Ann Maria Joji
Santa Claus, Saint Nicholas, Saint Nick, Father Christmas, Kris Kringle, Santy, or simply Santa is a figure with legendary, historical and folkloric origins who, in many Western cultures, is said to bring gifts to the homes of good children on 24 December, the night before Christmas day. The modern figure of Santa Claus is derived from the British figure of Father Christmas, the Dutch figure of sinterklaas, and, St. Nicholas the historical Greek bishop and gift-giver of Myra. This image became popular in the United States and Canada in the 19th century due to the significant influence of the 1823 poem “A visit from St. Nicholas “and of caricaturist and political cartoonist Thomas Nast.
Saint Nicholas of Myra was a 4th-century Greek Christian bishop of Myra (now Demre) in Lycia, a province of the Byzantine Empire, now in Turkey. Nicholas was famous for his generous gifts to the poor, in particular presenting the three impoverished daughters of a pious Christian with dowries so that they would not have to become prostitutes. He was very religious from an early age and devoted his life entirely to Christianity. In continental Europe (more precisely the Netherlands, Belgium, Austria and Germany) he is usually portrayed as a bearded bishop in canonical robes.

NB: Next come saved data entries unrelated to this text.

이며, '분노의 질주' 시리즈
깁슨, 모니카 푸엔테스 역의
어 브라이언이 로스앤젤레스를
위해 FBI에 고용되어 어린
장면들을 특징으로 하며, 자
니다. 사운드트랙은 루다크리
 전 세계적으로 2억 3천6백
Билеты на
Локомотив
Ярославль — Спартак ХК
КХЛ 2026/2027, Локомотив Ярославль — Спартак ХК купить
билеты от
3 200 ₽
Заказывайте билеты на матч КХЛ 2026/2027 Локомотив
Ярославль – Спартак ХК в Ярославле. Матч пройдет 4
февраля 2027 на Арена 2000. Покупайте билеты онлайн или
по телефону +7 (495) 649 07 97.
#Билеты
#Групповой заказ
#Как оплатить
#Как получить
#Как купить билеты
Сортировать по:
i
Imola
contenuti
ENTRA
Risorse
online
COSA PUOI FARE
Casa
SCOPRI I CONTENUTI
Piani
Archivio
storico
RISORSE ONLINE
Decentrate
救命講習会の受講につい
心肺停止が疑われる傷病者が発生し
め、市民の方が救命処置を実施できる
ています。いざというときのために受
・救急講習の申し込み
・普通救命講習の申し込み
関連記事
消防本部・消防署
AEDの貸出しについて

The tradition of Santa Claus entering dwellings through the chimney is shared by many European seasonal gift-givers. In pre-Christian Norse tradition, Odin would often enter through chimneys and fire holes on the solstice. In the Italian Befana tradition, the gift-giving witch is perpetually covered with soot from her trips down the chimneys of children’s homes. In the tale of Saint Nicholas, the saint tossed coins through a window, and, in a later version of the tale, down a chimney when he finds the window locked.